Dans la pièce à trois murs au centre précisément sol contre fesses dans la pièce à trois murs l’horizon était total assise elle ne voyait plus que le ciel elle ne voyait plus qu’une découpe du ciel rectangulaire mais profonde une entaille aussi large que pouvait être la liberté elle y restait des heures en contre-plongée dans le bleu puis les années ont passé ils ont déménagé et elle quitta sa première pièce à trois murs qui ne la quitta pas pourtant
assise de nouveau mais dans une pièce à quatre murs il ne restait plus du ciel qu’un carré traversé par du bois vertical et horizontal il ne restait qu’un carré formé de plusieurs petits carrés elle n’avait plus que quelques bouts de ciel mais elle restait à les contempler sachant qu’il existait encore cette liberté bleue et rectangulaire de son enfance puis le temps passait et on avait enlevé les persiennes qui s’ouvrent comme deux bras sur le monde pour mettre des volets roulants on baissait les volets on lui baissait les volets tous les jours comme on baisse les paupières on la forçait à plisser les yeux plisser les yeux et ne plus les laisser grand ouverts parce que ses yeux étaient beaux elle devait fermer les yeux parce qu’elle était leur prunelle on lui demandait de fermer les yeux pour ne pas qu’elles les brûlent à la lumière du soleil on lui demandait de fermer les yeux pour ne pas qu’elle ait le regard trop grand alors son monde s’obscurcissait sa gorge se nouait et les larmes
elle détournait peu à peu les yeux du trop petit bleu qui lui restait pour les plonger dans les livres elle y retrouvait le rectangle de l’enfance en beaucoup plus grand elle comprenait que le ciel était plus que le rectangle elle y trouvait la profondeur du ciel et qu’il est infini elle se prouvait qu’il existait toujours ce ciel qu’on lui dérobait alors elle lisait elle lisait
parfois on lui disait encore attention à tes yeux ne lis pas de trop près ne lis pas autant qu’estcequetulisencoreilyadeschosesmauvaisesdansleslivres mais elle continuait de creuser le ciel dans ses yeux de parcourir les mots bleus
elle lisait dos contre la fenêtre et ses oreilles continuaient d’entendre la liberté dehors la liberté des autres la liberté de ceux qu’on laissait regarder les yeux grands comme ça elle entendait les voix reconnaissait ceux qui passaient en bas qui jouaient reconnaissait la voix de ses amies et de ses frères dont les pupilles pouvaient palpiter au grand jour et cette musique bleue rendait son cœur marron triste elle croyait encore les entendre les voix des autres quand grande elle avait de nouveau sa pièce à trois murs et l’horizon grand devant elle entendait encore les échos du passé elle sentait encore la blessure marron dans son cœur elle cherchait encore le ciel volé entre les lignes
longtemps le bleu pour moi ne fut que dans les livres mais pendant des heures chaque fois que je levais les yeux de mon travail, comme n’avais ni le temps ni le droit aux livres à ces moments là, le projetais la mer ( m’obéis mieux que le ciel) sur le mur de brique sale à quelques dizaines de mètres de moi de l’autre côté de la vitre)

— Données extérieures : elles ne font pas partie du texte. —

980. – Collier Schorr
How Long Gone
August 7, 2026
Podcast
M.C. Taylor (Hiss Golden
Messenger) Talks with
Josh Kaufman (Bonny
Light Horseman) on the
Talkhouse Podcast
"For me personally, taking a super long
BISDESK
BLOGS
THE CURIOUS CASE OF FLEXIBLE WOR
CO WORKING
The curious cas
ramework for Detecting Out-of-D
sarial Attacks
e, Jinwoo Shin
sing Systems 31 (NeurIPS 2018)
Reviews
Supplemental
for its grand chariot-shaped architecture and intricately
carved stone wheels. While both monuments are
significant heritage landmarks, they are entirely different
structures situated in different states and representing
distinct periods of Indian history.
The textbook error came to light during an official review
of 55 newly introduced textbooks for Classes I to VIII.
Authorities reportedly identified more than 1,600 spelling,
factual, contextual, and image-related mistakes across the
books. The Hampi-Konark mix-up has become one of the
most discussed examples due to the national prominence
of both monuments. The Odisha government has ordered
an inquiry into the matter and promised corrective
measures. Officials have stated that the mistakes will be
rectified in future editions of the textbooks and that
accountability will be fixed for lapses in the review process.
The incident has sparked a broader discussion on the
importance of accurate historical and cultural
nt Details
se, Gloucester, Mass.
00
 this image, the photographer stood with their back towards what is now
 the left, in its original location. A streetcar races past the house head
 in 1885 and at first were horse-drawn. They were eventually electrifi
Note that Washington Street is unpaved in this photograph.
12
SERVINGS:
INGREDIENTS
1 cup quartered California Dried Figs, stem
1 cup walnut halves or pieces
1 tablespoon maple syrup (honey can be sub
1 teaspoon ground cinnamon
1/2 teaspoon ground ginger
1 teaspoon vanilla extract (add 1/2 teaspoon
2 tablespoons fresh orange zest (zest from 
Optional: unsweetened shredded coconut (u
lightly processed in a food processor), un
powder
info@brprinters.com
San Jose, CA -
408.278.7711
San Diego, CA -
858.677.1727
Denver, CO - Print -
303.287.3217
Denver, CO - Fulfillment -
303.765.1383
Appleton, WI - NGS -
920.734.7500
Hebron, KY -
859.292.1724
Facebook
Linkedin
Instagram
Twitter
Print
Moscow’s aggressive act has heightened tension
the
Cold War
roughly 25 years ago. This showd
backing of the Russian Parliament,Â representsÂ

beau texte, beau rythme et belle ouverture ou beau début avec la pièce à trois murs
Brigitte a tout dit. J’aime les yeux aussi dans votre texte, comment vous travailler cette idée, les ouvrir, les fermer, papilloner, prunelle… Très beau. Merci
C est beau, les persiennes les paupières le ciel et la lecture.
Embarquée moi aussi dans ce beau texte…
oui il y a un mouvement ample de bleu et d’yeux ouverts qui se déploie en dépit des interdits évoqués, le texte s’ouvre comme une fleur sous un ciel d’un beau bleu. Plaisir à le lire
Tout est dit déjà… l’enfermement auquel on ne se résout pas, car… le monde intérieur et puis les mots libérateurs… et le texte accordéon rend bien tout cela !
Qu’ajouter ? Un sourire et un grand merci pour votre texte, votre cap.